* [REQUIRED ACTION] Your reply should be a single number, the count of lines in the records that contain the string "China".

Collected data entries
--*--

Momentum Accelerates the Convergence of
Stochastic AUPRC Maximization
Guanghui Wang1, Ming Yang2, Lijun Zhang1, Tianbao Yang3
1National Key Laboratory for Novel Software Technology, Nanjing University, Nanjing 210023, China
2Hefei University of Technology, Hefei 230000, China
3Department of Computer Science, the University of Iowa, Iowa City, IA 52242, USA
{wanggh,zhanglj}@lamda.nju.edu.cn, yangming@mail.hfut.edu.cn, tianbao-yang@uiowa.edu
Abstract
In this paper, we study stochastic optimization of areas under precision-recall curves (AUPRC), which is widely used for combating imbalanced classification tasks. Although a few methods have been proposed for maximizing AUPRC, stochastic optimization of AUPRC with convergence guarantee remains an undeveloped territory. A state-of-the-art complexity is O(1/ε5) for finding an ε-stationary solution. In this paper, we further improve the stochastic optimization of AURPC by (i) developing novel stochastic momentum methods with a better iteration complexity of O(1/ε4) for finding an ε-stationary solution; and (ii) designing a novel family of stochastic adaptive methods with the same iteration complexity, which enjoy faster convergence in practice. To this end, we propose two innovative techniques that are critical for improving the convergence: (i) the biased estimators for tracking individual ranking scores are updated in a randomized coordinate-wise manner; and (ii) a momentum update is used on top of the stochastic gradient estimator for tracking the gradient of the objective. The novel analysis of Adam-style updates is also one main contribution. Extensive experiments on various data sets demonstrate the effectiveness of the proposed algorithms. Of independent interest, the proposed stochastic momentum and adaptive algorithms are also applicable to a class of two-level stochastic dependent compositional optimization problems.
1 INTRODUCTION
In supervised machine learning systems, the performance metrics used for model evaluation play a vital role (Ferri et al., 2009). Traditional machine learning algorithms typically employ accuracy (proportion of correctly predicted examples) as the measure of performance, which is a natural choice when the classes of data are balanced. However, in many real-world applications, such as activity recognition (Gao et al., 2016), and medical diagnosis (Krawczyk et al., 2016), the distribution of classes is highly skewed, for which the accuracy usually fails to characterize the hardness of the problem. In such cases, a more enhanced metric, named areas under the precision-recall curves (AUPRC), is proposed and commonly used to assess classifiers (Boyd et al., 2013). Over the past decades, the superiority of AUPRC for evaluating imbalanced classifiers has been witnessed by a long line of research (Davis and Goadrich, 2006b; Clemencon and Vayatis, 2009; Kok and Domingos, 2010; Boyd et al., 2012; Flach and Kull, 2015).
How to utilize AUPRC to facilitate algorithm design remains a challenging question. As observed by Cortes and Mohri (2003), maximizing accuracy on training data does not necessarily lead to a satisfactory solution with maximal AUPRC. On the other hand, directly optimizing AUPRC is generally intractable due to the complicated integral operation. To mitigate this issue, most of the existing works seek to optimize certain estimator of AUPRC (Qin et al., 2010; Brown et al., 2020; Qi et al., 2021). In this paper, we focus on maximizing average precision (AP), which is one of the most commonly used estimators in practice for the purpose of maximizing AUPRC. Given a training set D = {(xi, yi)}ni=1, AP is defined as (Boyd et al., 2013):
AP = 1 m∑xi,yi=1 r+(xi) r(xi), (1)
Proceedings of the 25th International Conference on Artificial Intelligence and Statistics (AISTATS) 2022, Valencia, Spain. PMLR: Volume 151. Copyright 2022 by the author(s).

--*--

* [THE ANSWER] 2